Using sulfur and oxygen isotope values to partition riverine sulfate sources and illustrate their responses to hydrological processes

Orogenesis contributes to the elevation of highly eroded rock strata, whose interactions with the atmosphere, water, and biota result in the release of dissolved substances. The fluvial transport of dissolved sulfate (SO₄²⁻) from mountains to oceans is a critical component of the global sulfur cycle. However, anthropogenic activities have significantly increased the concentrations of sulfate and altered isotope compositions. It is imperative to delineate the impacts of anthropogenic disturbances and clear their transport mechanisms. To address this issue, spatial and temporal water samples were collected from the Qin River Basin (QRB) between 2012 and 2015. Sulfate sulfur and oxygen isotope values (δ³⁴S-SO₄^2- and δ¹⁸O-SO₄^2-), alongside Bayesian isotope mixing models (BIMMs) were employed to identify pathways of anthropogenic inputs and quantify their contributions. The average mainstream SO₄²⁻ concentration, δ³⁴S-SO₄^2- and δ¹⁸O-SO₄^2- values in the upper reaches (n = 18), middle (n = 9), and lower reaches (n = 44) were 1.09 mmol/L, 1.5 ‰ and 5.6 ‰; 1.34 mmol/L, 6.8 ‰ and 6.9 ‰; 2.31 mmol/L, 8.5 ‰ and 7.7 ‰, respectively. BIMMs results from spatial water samples indicated an increasing trend in contributions from gypsum, loess, sewage and chemical fertilizer but a decreasing trend from coal mine drainage (CMD) and pedogenic sulfate sources to riverine sulfate along the river. Results from temporal water samples at the outlet indicated that pedogenic sulfate, CMD, and loess sulfate were transport-limited, conversely, gypsum and chemical fertilizer were source-limited, and sewage has chemostatic behaviors.
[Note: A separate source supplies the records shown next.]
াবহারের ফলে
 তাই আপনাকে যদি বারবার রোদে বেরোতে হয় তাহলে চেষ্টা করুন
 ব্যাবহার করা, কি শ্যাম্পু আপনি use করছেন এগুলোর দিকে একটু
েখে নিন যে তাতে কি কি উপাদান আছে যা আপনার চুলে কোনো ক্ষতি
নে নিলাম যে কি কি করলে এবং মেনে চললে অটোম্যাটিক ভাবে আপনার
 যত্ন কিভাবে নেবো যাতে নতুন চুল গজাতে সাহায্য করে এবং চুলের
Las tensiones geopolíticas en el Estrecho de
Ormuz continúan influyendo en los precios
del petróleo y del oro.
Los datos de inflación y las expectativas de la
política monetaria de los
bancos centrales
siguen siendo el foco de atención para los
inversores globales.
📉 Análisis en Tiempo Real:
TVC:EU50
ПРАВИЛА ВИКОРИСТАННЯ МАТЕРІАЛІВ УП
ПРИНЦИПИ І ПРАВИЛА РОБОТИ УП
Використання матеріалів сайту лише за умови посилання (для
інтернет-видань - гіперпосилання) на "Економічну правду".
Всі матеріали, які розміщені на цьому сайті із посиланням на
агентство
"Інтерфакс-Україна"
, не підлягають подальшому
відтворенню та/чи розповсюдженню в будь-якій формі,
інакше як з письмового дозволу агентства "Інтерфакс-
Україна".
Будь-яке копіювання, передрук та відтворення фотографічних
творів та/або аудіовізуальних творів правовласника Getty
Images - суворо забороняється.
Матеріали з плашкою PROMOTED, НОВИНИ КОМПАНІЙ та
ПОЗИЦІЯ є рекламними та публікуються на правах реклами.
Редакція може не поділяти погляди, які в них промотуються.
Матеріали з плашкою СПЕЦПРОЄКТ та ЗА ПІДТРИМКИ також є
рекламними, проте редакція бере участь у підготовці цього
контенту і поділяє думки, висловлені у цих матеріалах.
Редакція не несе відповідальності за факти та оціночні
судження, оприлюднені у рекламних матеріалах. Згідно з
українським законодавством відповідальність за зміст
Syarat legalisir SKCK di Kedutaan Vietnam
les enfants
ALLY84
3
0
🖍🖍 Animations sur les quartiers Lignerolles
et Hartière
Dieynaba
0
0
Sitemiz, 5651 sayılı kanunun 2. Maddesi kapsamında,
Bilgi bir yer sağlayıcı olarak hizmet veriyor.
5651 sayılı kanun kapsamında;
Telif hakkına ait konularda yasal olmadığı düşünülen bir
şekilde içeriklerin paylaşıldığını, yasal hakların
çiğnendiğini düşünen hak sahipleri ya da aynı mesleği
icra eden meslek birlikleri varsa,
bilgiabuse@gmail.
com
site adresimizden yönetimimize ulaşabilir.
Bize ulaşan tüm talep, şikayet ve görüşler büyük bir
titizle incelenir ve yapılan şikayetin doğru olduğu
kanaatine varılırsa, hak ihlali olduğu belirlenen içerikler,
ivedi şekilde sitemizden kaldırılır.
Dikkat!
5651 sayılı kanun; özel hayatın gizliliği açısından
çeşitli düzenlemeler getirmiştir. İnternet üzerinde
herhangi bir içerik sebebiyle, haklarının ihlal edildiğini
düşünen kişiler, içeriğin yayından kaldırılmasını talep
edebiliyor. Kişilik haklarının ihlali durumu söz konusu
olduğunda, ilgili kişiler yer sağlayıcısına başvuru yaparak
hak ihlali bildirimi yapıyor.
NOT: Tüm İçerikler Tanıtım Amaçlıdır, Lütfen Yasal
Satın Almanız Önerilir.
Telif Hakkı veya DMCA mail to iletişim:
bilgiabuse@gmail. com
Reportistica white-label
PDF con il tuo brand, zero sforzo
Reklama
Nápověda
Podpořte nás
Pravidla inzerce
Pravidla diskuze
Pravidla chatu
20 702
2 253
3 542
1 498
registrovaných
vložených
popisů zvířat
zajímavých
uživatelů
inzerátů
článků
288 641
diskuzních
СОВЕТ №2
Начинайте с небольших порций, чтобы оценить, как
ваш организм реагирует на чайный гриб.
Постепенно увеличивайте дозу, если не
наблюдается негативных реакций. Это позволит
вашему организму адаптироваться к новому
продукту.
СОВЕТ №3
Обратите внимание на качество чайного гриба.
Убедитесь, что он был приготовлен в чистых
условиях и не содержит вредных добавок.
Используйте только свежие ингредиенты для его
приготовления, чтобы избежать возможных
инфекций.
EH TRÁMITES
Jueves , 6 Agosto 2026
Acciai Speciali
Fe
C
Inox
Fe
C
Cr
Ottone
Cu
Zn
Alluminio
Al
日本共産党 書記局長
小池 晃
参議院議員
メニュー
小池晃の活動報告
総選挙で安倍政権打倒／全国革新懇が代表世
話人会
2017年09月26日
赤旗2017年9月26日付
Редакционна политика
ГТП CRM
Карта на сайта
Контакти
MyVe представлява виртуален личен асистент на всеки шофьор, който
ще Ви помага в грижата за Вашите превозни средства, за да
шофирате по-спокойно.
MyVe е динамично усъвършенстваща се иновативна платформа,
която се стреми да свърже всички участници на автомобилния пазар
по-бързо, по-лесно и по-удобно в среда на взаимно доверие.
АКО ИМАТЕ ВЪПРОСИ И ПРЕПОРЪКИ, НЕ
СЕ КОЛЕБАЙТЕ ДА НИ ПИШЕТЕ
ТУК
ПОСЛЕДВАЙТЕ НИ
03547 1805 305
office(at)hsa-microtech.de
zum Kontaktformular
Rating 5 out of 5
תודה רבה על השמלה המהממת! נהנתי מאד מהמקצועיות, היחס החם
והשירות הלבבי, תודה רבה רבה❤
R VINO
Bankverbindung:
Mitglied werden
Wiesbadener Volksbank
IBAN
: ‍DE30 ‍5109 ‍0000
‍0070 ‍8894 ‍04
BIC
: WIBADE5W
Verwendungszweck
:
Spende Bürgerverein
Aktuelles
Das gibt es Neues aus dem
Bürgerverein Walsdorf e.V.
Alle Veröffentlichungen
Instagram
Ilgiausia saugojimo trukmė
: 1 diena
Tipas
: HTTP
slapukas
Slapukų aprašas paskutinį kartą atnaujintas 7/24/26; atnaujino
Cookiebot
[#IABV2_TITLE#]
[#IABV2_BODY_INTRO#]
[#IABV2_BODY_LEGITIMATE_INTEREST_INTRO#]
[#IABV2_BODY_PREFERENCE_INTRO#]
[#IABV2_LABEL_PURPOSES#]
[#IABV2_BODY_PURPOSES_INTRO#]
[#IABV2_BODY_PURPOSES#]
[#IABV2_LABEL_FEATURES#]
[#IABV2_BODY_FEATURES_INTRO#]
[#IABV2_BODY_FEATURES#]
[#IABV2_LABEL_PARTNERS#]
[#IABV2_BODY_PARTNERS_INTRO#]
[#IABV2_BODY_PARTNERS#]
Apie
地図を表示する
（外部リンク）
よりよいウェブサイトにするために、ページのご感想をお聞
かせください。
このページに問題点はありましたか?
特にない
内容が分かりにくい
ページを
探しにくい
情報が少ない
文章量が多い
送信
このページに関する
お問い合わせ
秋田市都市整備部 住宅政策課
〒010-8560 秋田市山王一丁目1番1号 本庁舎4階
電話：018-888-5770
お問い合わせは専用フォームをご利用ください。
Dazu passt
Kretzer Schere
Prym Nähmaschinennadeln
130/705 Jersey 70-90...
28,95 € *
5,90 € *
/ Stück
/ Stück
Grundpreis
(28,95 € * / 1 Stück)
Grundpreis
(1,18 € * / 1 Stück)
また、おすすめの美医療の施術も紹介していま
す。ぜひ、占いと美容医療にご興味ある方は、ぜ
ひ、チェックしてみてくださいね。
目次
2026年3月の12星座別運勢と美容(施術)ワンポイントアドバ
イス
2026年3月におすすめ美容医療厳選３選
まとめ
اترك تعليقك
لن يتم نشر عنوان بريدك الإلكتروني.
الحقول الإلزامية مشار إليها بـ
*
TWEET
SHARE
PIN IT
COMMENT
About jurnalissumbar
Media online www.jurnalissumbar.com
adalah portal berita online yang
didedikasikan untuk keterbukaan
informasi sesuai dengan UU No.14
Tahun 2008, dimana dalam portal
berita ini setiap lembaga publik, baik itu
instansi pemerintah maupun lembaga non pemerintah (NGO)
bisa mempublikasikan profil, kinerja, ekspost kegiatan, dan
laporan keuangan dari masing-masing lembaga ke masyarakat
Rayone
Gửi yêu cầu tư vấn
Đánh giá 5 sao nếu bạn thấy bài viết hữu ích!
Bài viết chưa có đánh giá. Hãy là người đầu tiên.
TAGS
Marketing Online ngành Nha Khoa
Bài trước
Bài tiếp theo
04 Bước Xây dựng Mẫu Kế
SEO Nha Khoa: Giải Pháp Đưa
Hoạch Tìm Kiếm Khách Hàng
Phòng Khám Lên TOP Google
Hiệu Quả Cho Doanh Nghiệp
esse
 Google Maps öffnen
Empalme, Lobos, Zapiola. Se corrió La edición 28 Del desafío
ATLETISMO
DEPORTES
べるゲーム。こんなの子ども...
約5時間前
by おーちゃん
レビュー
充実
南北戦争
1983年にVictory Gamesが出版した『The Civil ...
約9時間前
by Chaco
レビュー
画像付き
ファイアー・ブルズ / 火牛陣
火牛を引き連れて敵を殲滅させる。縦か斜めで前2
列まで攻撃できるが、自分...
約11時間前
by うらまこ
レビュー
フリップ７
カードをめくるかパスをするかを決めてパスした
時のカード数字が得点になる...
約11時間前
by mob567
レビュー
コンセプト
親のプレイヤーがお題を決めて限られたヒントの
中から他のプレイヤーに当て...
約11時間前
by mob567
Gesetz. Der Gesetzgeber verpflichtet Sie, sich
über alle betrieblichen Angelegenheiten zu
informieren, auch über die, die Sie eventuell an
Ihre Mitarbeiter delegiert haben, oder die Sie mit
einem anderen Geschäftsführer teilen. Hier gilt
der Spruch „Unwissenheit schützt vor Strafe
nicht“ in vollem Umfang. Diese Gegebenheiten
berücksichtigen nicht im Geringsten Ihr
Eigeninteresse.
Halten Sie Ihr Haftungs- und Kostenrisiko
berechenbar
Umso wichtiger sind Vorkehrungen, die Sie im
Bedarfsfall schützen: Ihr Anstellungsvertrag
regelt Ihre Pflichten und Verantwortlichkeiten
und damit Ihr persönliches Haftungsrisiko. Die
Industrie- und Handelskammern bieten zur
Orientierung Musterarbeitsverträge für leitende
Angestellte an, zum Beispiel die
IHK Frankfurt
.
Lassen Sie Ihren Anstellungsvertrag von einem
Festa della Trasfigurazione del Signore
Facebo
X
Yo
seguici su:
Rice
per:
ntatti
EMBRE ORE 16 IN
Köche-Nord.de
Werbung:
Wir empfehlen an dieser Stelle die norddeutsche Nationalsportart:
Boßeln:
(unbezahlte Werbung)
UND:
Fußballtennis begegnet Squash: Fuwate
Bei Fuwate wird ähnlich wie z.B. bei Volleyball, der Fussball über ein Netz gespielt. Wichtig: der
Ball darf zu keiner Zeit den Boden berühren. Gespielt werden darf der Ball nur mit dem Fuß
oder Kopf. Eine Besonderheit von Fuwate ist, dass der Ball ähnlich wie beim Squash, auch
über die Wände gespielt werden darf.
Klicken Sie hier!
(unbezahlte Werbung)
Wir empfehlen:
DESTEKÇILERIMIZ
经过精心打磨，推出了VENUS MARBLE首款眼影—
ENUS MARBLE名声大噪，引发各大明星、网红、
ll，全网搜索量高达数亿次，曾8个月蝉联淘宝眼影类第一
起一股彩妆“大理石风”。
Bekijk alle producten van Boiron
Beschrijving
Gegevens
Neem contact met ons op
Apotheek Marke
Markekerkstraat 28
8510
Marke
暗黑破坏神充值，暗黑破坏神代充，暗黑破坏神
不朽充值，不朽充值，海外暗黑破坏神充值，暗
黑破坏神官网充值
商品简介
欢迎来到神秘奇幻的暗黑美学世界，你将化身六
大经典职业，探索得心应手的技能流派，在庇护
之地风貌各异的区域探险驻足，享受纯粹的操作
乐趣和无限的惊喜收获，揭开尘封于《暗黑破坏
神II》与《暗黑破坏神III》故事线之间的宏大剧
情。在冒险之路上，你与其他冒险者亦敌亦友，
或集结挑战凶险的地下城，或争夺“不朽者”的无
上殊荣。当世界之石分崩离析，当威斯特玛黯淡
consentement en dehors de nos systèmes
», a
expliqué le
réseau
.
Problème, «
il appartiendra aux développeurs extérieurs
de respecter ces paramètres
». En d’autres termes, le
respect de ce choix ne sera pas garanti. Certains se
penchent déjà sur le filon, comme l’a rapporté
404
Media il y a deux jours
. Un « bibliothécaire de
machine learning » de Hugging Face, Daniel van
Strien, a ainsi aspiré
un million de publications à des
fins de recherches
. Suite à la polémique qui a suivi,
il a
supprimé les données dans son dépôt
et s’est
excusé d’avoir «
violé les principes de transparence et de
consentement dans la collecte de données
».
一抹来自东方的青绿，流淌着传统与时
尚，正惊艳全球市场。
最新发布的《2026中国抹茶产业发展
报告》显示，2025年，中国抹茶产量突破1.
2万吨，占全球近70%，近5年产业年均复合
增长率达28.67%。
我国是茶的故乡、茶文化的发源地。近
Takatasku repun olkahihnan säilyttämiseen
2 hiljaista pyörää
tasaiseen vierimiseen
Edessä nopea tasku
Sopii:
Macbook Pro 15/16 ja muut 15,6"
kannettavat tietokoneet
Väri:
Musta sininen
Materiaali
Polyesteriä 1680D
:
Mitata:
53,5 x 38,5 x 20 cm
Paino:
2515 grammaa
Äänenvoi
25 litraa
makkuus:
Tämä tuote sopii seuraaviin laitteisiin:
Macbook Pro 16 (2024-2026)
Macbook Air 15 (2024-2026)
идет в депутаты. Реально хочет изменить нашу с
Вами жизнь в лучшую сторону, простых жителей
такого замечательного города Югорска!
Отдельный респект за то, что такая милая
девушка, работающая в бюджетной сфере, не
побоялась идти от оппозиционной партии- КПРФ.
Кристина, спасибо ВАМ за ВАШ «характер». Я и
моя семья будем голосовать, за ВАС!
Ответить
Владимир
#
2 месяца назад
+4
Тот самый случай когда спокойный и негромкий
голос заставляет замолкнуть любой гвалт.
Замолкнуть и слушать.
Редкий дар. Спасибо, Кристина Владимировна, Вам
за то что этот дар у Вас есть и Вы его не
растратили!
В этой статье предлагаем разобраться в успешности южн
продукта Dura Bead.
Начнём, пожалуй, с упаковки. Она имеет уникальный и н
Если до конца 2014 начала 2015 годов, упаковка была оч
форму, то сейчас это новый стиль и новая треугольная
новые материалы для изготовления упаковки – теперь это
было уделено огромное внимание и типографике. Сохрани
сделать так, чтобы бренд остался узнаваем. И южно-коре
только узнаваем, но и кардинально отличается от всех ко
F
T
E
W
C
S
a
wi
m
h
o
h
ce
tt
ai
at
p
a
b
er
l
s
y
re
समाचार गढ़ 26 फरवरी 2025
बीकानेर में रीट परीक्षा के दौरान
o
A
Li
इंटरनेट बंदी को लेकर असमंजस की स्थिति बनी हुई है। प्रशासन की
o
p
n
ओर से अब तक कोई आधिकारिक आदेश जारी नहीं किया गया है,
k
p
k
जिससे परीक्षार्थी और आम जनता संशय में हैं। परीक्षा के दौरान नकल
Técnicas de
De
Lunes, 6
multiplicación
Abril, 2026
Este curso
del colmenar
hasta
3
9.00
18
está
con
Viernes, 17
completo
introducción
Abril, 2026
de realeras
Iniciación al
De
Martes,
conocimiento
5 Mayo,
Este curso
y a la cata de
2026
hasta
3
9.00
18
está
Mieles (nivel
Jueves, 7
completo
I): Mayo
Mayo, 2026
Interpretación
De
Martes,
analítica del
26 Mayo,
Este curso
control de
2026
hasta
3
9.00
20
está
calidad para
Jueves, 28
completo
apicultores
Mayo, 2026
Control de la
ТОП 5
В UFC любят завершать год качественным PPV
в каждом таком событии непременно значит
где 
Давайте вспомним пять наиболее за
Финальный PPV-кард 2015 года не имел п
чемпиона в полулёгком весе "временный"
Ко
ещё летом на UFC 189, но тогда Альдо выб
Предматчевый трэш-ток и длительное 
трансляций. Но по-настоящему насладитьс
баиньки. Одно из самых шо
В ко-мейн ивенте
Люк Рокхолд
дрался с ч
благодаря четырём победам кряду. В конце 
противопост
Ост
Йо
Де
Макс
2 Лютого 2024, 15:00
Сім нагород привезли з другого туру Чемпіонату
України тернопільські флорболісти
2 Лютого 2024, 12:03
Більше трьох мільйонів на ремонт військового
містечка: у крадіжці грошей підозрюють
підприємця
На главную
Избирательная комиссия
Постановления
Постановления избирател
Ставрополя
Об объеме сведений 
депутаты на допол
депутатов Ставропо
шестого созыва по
Despite a significant reduction in annual water discharge since 1956–2000, the average annual sulfate flux from 2013 to 2015 exceeded historical values, with approximately 45 % of riverine sulfate derived from anthropogenic input, and the flow-weighted average δ³⁴S-SO₄^2- and δ¹⁸O‒SO₄^2- values changed to 7.9 ± 1.2 ‰ and 6.4 ± 0.2 ‰. These findings illuminated the profound impacts of anthropogenic inputs on riverine sulfate flux in Qin River and offer a robust methodology for partitioning aqueous pollution sources and delineating their transport mechanisms in the complex environmental settings.